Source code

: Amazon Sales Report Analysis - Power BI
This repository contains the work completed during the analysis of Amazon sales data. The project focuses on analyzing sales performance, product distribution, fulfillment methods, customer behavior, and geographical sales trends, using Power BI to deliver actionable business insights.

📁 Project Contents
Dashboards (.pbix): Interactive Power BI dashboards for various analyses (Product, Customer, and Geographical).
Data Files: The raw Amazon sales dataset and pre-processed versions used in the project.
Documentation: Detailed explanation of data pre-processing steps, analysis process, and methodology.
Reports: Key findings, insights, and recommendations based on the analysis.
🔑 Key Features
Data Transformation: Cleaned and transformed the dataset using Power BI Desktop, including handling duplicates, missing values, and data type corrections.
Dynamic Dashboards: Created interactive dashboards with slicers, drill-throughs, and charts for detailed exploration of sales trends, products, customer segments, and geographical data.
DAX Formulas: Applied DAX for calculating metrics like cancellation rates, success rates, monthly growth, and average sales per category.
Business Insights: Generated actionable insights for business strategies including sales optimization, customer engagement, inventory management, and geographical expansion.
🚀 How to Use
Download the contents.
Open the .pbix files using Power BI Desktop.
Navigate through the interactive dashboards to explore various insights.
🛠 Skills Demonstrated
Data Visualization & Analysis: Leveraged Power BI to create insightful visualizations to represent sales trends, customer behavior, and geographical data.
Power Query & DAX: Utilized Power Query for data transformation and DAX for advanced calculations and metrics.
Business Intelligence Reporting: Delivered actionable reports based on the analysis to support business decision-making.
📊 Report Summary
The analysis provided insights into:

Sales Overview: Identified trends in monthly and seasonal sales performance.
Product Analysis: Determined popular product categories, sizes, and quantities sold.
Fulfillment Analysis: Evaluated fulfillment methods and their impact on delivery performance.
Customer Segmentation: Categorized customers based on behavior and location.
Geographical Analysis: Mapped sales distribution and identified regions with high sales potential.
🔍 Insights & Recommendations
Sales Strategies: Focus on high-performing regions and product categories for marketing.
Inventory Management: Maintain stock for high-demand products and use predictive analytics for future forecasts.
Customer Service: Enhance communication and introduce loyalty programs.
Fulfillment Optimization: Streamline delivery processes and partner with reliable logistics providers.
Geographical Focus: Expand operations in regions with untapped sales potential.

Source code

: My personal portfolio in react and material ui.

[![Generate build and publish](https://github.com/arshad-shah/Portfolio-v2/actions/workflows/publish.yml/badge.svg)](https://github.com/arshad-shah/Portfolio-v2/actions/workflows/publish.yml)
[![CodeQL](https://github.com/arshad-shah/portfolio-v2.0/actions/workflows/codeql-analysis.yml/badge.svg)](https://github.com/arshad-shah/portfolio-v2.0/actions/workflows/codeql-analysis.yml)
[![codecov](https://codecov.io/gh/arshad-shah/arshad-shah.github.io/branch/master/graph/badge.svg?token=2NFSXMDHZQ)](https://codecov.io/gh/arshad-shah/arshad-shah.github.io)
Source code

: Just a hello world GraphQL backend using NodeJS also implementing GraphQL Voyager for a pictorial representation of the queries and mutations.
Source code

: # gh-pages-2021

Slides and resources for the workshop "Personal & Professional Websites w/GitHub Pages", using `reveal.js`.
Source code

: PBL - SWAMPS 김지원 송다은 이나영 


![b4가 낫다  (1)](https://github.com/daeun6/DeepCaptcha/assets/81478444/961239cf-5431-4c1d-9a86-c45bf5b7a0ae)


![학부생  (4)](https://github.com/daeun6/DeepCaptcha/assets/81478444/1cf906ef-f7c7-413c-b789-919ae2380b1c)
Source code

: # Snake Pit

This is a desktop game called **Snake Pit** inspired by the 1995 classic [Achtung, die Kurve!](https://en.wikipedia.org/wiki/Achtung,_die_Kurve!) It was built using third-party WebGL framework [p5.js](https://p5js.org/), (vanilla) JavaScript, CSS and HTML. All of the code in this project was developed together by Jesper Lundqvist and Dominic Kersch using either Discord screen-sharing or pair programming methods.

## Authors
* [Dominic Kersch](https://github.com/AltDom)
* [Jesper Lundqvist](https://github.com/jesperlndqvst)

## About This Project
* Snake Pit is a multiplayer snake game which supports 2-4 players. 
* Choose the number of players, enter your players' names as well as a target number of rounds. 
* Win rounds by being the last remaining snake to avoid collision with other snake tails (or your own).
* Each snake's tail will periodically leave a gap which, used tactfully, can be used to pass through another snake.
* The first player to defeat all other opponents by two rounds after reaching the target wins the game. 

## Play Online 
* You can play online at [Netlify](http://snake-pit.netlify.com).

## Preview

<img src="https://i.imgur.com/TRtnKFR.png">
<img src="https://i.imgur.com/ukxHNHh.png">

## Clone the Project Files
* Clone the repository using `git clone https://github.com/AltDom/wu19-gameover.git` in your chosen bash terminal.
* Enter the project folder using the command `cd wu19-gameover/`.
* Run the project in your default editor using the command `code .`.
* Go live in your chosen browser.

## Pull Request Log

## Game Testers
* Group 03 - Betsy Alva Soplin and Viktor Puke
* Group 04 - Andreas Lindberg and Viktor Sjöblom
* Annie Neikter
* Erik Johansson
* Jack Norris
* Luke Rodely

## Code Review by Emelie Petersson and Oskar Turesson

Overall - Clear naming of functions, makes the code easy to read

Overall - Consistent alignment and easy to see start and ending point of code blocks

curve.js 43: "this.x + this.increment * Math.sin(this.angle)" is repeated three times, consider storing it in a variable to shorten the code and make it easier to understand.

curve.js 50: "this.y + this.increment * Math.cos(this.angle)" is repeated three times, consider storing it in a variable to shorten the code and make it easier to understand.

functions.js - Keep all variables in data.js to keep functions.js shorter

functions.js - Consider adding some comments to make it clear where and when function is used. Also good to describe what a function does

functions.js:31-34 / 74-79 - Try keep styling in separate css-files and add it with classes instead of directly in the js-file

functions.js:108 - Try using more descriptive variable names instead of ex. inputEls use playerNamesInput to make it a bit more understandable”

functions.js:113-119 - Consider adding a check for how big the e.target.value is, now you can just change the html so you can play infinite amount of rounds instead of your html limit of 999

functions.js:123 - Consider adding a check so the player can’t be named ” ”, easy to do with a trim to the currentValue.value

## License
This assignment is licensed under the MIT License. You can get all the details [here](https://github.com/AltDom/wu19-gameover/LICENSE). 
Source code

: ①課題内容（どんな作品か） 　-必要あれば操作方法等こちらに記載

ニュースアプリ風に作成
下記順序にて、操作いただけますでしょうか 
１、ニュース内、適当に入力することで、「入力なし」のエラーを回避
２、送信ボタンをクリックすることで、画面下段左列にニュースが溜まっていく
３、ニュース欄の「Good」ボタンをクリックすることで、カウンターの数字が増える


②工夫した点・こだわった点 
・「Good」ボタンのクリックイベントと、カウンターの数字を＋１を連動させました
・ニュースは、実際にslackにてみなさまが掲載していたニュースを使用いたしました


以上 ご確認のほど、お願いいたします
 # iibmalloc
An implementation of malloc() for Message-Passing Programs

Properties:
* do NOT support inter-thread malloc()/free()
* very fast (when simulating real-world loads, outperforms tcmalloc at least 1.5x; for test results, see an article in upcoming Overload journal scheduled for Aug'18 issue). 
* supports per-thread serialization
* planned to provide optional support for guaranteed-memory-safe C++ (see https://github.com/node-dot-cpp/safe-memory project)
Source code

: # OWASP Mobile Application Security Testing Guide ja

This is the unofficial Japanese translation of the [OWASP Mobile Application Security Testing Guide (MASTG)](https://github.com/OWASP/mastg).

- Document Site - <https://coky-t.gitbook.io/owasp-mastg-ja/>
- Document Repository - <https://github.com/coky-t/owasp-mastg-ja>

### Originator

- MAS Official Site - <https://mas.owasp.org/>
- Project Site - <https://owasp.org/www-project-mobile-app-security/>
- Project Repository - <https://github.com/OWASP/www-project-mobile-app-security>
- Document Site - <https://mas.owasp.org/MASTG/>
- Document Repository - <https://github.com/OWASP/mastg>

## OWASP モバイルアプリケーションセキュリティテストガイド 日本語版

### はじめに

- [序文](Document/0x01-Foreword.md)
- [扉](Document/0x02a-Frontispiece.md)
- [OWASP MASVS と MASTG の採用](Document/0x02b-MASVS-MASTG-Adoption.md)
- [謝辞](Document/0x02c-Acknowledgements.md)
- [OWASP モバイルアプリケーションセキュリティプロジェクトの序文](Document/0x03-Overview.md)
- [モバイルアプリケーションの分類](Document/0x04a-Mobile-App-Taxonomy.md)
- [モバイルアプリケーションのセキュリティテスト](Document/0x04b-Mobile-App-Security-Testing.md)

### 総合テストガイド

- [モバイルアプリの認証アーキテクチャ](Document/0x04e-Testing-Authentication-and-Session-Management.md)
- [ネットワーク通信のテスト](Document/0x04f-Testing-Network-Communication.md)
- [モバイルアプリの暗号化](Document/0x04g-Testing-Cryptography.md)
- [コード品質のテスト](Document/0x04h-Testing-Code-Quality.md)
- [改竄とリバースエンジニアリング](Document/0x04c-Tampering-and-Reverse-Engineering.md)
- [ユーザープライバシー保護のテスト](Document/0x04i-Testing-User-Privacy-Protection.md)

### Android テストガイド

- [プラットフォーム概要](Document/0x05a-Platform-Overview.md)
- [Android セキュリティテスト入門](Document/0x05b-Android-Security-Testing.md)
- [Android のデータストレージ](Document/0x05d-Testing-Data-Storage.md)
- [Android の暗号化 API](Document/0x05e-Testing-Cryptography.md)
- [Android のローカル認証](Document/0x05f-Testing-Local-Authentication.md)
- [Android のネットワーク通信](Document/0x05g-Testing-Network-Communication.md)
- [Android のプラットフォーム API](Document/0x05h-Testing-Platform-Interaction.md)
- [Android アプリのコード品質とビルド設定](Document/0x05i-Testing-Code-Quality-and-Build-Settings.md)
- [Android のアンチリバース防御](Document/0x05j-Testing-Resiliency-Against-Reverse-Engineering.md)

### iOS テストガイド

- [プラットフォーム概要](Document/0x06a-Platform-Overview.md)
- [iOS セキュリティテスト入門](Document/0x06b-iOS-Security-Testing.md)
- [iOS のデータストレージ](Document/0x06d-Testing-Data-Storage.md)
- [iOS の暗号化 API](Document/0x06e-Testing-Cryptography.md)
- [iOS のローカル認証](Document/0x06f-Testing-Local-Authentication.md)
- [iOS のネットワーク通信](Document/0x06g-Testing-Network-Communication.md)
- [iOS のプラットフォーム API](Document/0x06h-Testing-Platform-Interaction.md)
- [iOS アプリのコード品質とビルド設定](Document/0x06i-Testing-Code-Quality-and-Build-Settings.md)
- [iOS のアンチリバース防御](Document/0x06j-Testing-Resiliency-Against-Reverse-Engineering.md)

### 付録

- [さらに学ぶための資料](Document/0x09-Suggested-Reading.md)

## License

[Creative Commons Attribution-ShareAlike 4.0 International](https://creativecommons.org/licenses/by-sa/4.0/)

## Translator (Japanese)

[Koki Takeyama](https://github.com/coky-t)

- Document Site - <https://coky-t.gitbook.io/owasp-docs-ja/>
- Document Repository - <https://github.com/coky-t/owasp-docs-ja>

* _The task_
Each line that mentions the string "names" must be copied from the listing.

* _Result of the task_
* Choose the number of players, enter your players' names as well as a target number of rounds. 
functions.js:108 - Try using more descriptive variable names instead of ex. inputEls use playerNamesInput to make it a bit more understandable”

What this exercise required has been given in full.